_INSTRUCTIONS FOR THE TASK_: Give back a single figure: the number of lines in the entries below that contain "werden".

_WORKING DATA_:
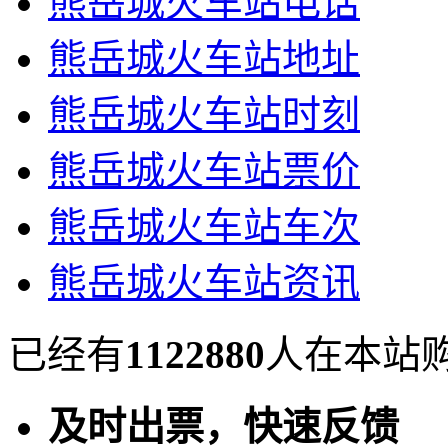
熊岳城火车站电话
熊岳城火车站地址
熊岳城火车站时刻
熊岳城火车站票价
熊岳城火车站车次
熊岳城火车站资讯
已经有
1122880
人在本站
及时出票，快速反馈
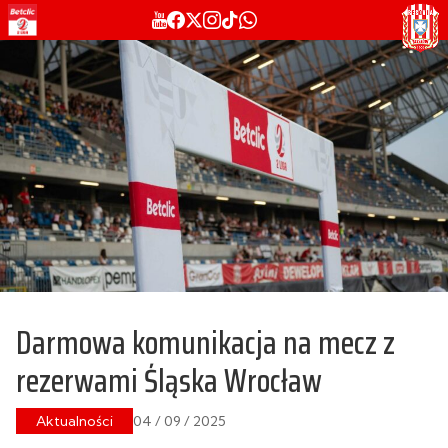
Darmowa komunikacja na mecz z
rezerwami Śląska Wrocław
Aktualności
04 / 09 / 2025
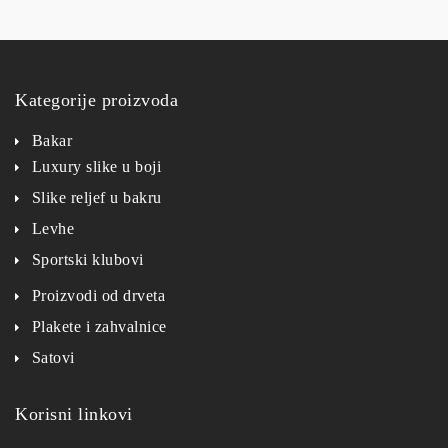
Kategorije proizvoda
Bakar
Luxury slike u boji
Slike reljef u bakru
Levhe
Sportski klubovi
Proizvodi od drveta
Plakete i zahvalnice
Satovi
Korisni linkovi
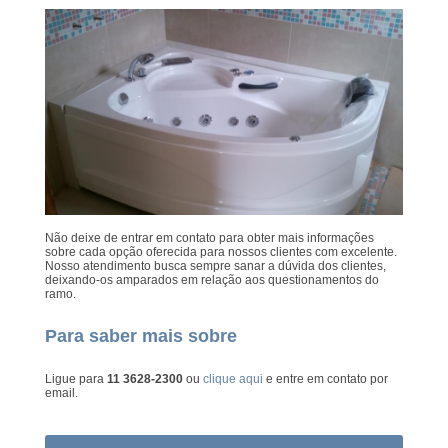
Não deixe de entrar em contato para obter mais informações
sobre cada opção oferecida para nossos clientes com excelente.
Nosso atendimento busca sempre sanar a dúvida dos clientes,
deixando-os amparados em relação aos questionamentos do
ramo.
Para saber mais sobre
Ligue para
11 3628-2300
ou
clique aqui
e entre em contato por
email.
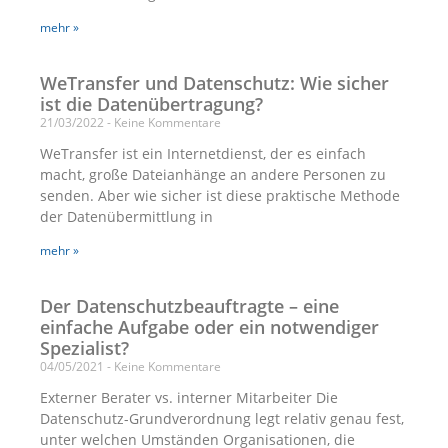
mehr »
WeTransfer und Datenschutz: Wie sicher
ist die Datenübertragung?
21/03/2022
Keine Kommentare
WeTransfer ist ein Internetdienst, der es einfach
macht, große Dateianhänge an andere Personen zu
senden. Aber wie sicher ist diese praktische Methode
der Datenübermittlung in
mehr »
Der Datenschutzbeauftragte – eine
einfache Aufgabe oder ein notwendiger
Spezialist?
04/05/2021
Keine Kommentare
Externer Berater vs. interner Mitarbeiter Die
Datenschutz-Grundverordnung legt relativ genau fest,
unter welchen Umständen Organisationen, die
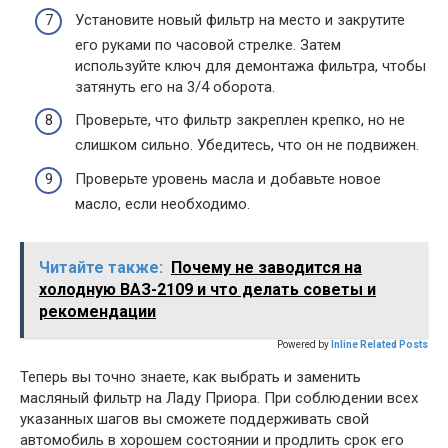
Установите новый фильтр на место и закрутите
его руками по часовой стрелке. Затем
используйте ключ для демонтажа фильтра, чтобы
затянуть его на 3/4 оборота.
Проверьте, что фильтр закреплен крепко, но не
слишком сильно. Убедитесь, что он не подвижен.
Проверьте уровень масла и добавьте новое
масло, если необходимо.
Читайте также:
Почему не заводится на
холодную ВАЗ-2109 и что делать советы и
рекомендации
Powered by
Inline Related Posts
Теперь вы точно знаете, как выбрать и заменить
масляный фильтр на Ладу Приора. При соблюдении всех
указанных шагов вы сможете поддерживать свой
автомобиль в хорошем состоянии и продлить срок его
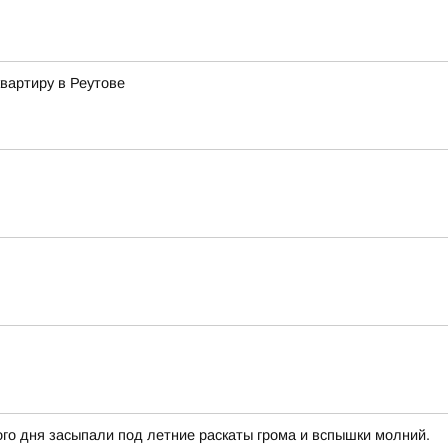
вартиру в Реутове
го дня засыпали под летние раскаты грома и вспышки молний.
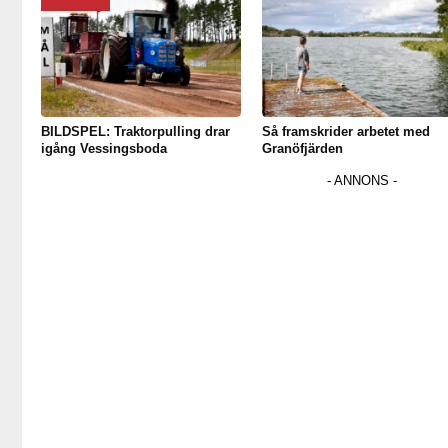
BILDSPEL: Traktorpulling drar
Så framskrider arbetet med
igång Vessingsboda
Granöfjärden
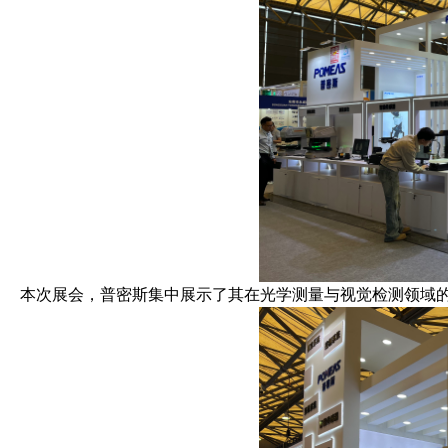
本次展会，普密斯集中展示了其在光学测量与视觉检测领域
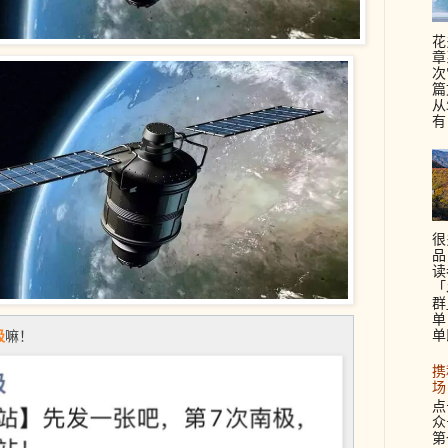
花
章
次
篇
从
有
很
品
读
「
群
单
极
单
嘛！
携
场
点
众
第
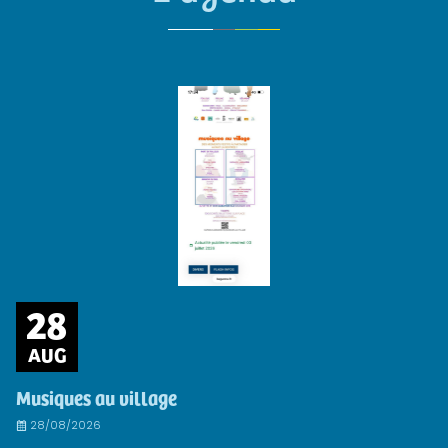
28
AUG
Musiques au village
28/08/2026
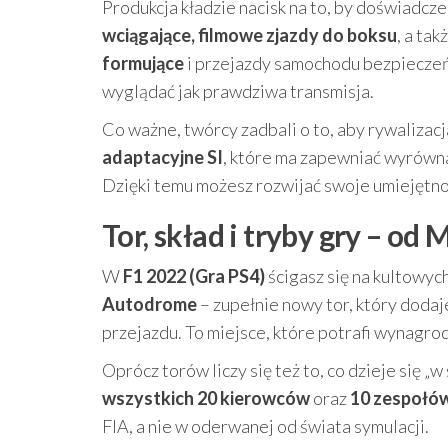
Produkcja kładzie nacisk na to, by doświadcze
wciągające, filmowe zjazdy do boksu
, a ta
formujące
i przejazdy samochodu bezpieczeń
wyglądać jak prawdziwa transmisja.
Co ważne, twórcy zadbali o to, aby rywaliza
adaptacyjne SI
, które ma zapewniać wyrówna
Dzięki temu możesz rozwijać swoje umiejętnośc
Tor, skład i tryby gry – o
W
F1 2022 (Gra PS4)
ścigasz się na kultowyc
Autodrome
– zupełnie nowy tor, który doda
przejazdu. To miejsce, które potrafi wynagrod
Oprócz torów liczy się też to, co dzieje się „
wszystkich 20 kierowców
oraz
10 zespołó
FIA, a nie w oderwanej od świata symulacji.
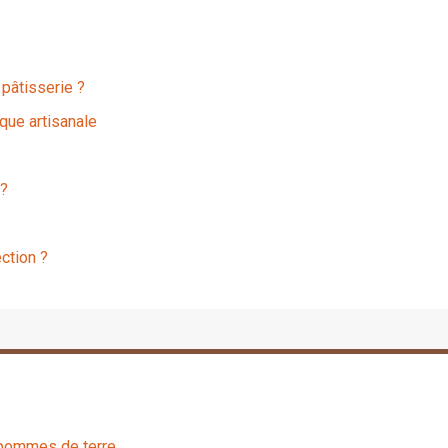
 pâtisserie ?
que artisanale
 ?
ction ?
e pommes de terre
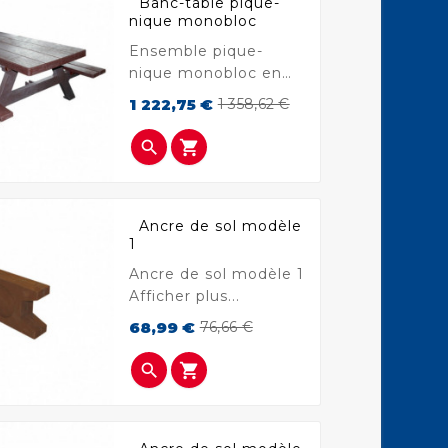
Banc-table pique-
nique monobloc
Ensemble pique-
nique monobloc en
plastique revalorisé
Prix
Prix
1 222,75 €
1 358,62 €
Afficher plus...
de
base


Ancre de sol modèle
1
Ancre de sol modèle 1
Afficher plus...
Prix
Prix
68,99 €
76,66 €
de
base


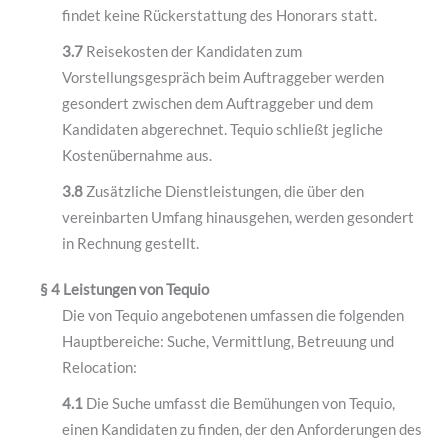
findet keine Rückerstattung des Honorars statt.
3.7
Reisekosten der Kandidaten zum
Vorstellungsgespräch beim Auftraggeber werden
gesondert zwischen dem Auftraggeber und dem
Kandidaten abgerechnet. Tequio schließt jegliche
Kostenübernahme aus.
3.8
Zusätzliche Dienstleistungen, die über den
vereinbarten Umfang hinausgehen, werden gesondert
in Rechnung gestellt.
§ 4 Leistungen von Tequio
Die von Tequio angebotenen umfassen die folgenden
Hauptbereiche: Suche, Vermittlung, Betreuung und
Relocation:
4.1
Die Suche umfasst die Bemühungen von Tequio,
einen Kandidaten zu finden, der den Anforderungen des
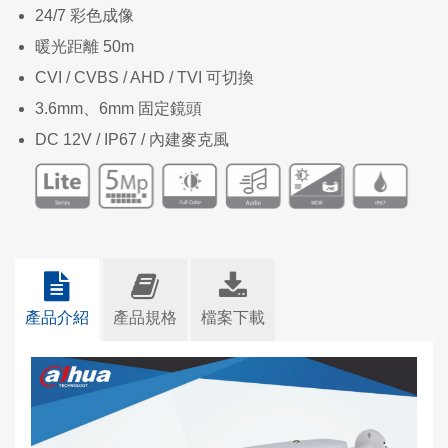
24/7 彩色成像
暖光距離 50m
CVI / CVBS / AHD / TVI 可切換
3.6mm、6mm 固定鏡頭
DC 12V / IP67 / 內建麥克風
產品介紹
產品規格
檔案下載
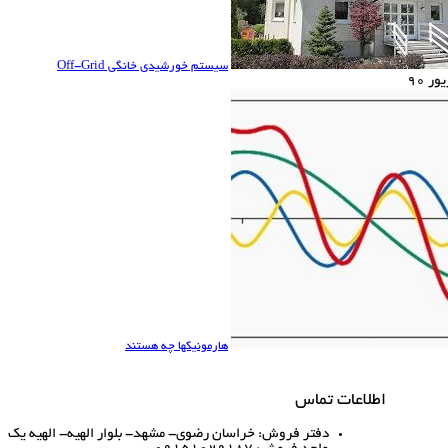
سیستم خورشیدی خانگی Off-Grid
ر 90
هارمونیکها چه هستند
اطلاعات تماس
دفتر فروش: خراسان رضوی- مشهد- بلوار الهیه- الهیه یک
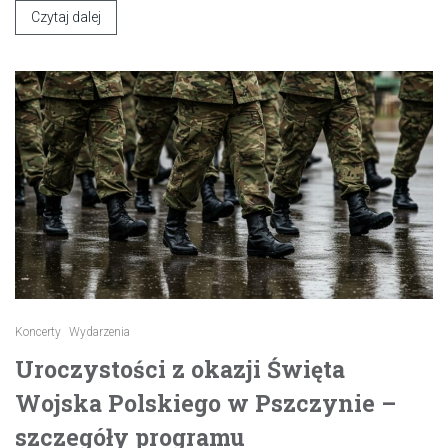
Czytaj dalej
Koncerty
Wydarzenia
Uroczystości z okazji Święta
Wojska Polskiego w Pszczynie –
szczegóły programu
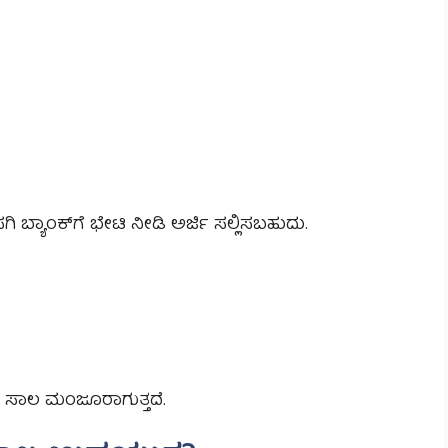
ಿ ಬ್ಯಾಂಕ್‌ಗೆ ಭೇಟಿ ನೀಡಿ ಅರ್ಜಿ ಸಲ್ಲಿಸಬಹುದು.
 ಸಾಲ ಮಂಜೂರಾಗುತ್ತದೆ.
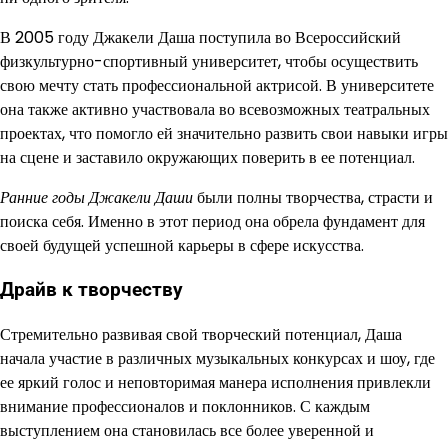
В 2005 году Джакели Даша поступила во Всероссийский
физкультурно-спортивный университет, чтобы осуществить
свою мечту стать профессиональной актрисой. В университете
она также активно участвовала во всевозможных театральных
проектах, что помогло ей значительно развить свои навыки игры
на сцене и заставило окружающих поверить в ее потенциал.
Ранние годы Джакели Даши
были полны творчества, страсти и
поиска себя. Именно в этот период она обрела фундамент для
своей будущей успешной карьеры в сфере искусства.
Драйв к творчеству
Стремительно развивая свой творческий потенциал, Даша
начала участие в различных музыкальных конкурсах и шоу, где
ее яркий голос и неповторимая манера исполнения привлекли
внимание профессионалов и поклонников. С каждым
выступлением она становилась все более уверенной и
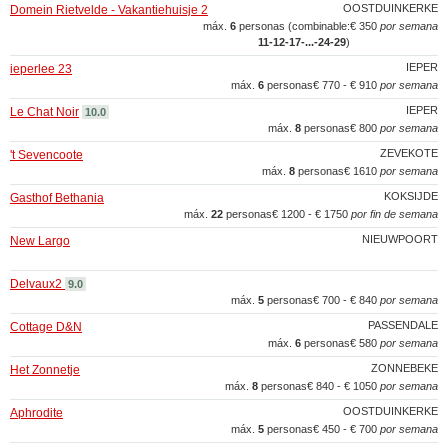
OOSTDUINKERKE
Domein Rietvelde - Vakantiehuisje 2
máx.
6
personas (combinable:
€ 350
por semana
11‑12‑17‑...‑24‑29
)
IEPER
ieperlee 23
máx.
6
personas
€ 770 - € 910
por semana
IEPER
Le Chat Noir
10.0
máx.
8
personas
€ 800
por semana
ZEVEKOTE
't Sevencoote
máx.
8
personas
€ 1610
por semana
KOKSIJDE
Gasthof Bethania
máx.
22
personas
€ 1200 - € 1750
por fin de semana
NIEUWPOORT
New Largo
Delvaux2
9.0
máx.
5
personas
€ 700 - € 840
por semana
PASSENDALE
Cottage D&N
máx.
6
personas
€ 580
por semana
ZONNEBEKE
Het Zonnetje
máx.
8
personas
€ 840 - € 1050
por semana
OOSTDUINKERKE
Aphrodite
máx.
5
personas
€ 450 - € 700
por semana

_ANSWER BOX_: 2